Arshak Minasyan is a postdoctoral fellow at ENSAE (École nationale de la statistique et de l’administration économique) in Paris, France. He received his Ph.D. degree in mathematics from Yerevan State University in 2021. Prior to that, he received his Master’s and Bachelor’s degrees in mathematics from Skolkovo Institute of Technology and Higher School of Economics in 2018 and 2016, respectively. During 2018-2021, Dr. Minasyan worked as a Machine Learning Researcher at YerevaNN Research Lab. His primary research is mostly theoretical and focuses on designing estimators that can be applied in the corrupted by outliers datasets and studying the theoretical properties of the risk of the proposed estimator in terms of contamination level, sample size, and the dimension of the data points.

 

Description of the Talk:

Generative modeling is a powerful machine learning technique widely used across scientific and industrial domains.
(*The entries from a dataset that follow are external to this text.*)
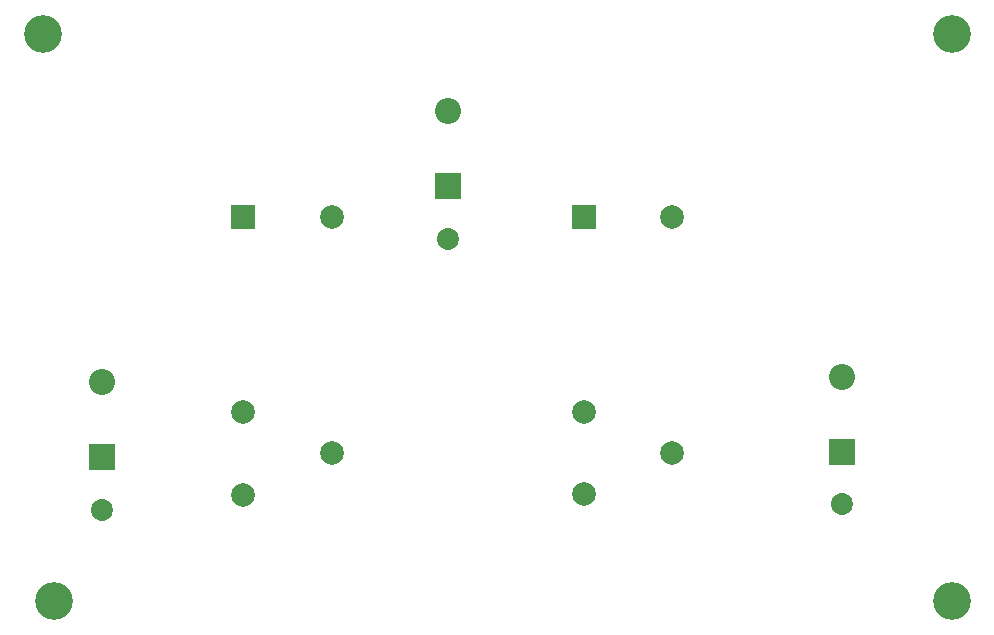
<source format=gbs>
G04 #@! TF.GenerationSoftware,KiCad,Pcbnew,9.0.0*
G04 #@! TF.CreationDate,2025-04-12T14:13:05-05:00*
G04 #@! TF.ProjectId,Charging_PCB,43686172-6769-46e6-975f-5043422e6b69,rev?*
G04 #@! TF.SameCoordinates,Original*
G04 #@! TF.FileFunction,Soldermask,Bot*
G04 #@! TF.FilePolarity,Negative*
%FSLAX46Y46*%
G04 Gerber Fmt 4.6, Leading zero omitted, Abs format (unit mm)*
G04 Created by KiCad (PCBNEW 9.0.0) date 2025-04-12 14:13:05*
%MOMM*%
%LPD*%
G01*
G04 APERTURE LIST*
%ADD10C,1.860000*%
%ADD11R,2.210000X2.210000*%
%ADD12C,2.210000*%
%ADD13C,2.000000*%
%ADD14R,2.000000X2.000000*%
%ADD15C,3.200000*%
G04 APERTURE END LIST*
D10*
X117000000Y-119800000D03*
D11*
X117000000Y-115350000D03*
D12*
X117000000Y-109000000D03*
D13*
X165312500Y-114962500D03*
X157812500Y-111462500D03*
X157812500Y-118462500D03*
D14*
X157812500Y-94962500D03*
D13*
X165312500Y-94962500D03*
X136500000Y-115000000D03*
X129000000Y-111500000D03*
X129000000Y-118500000D03*
D14*
X129000000Y-95000000D03*
D13*
X136500000Y-95000000D03*
D15*
X189000000Y-127500000D03*
D10*
X179677500Y-119300000D03*
D11*
X179677500Y-114850000D03*
D12*
X179677500Y-108500000D03*
D15*
X112000000Y-79500000D03*
D10*
X146365000Y-96837500D03*
D11*
X146365000Y-92387500D03*
D12*
X146365000Y-86037500D03*
D15*
X189000000Y-79500000D03*
X113000000Y-127500000D03*
M02*

</source>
Its primary goal is to generate new examples that mimic an unknown distribution based on available training data, ensuring diversity and avoiding duplication of examples from the training set. In this talk, we present our paper that offers theoretical insights into training generative models with two essential properties: (i) the error of replacing the true data-generating distribution with the trained data-generating distribution should optimally converge to zero as the sample size approaches infinity, and (ii) the trained data-generating distribution should be far enough from any distribution replicating examples in the training data. They provide non-asymptotic results in the form of finite sample risk bounds that quantify these properties and depend on relevant parameters such as sample size, the dimension of the ambient space, and the dimension of the latent space. Their results are applicable to general integral probability metrics used to quantify errors in probability distribution spaces, with the Wasserstein-$p$ distance being the central example. They also include numerical examples to illustrate our theoretical findings.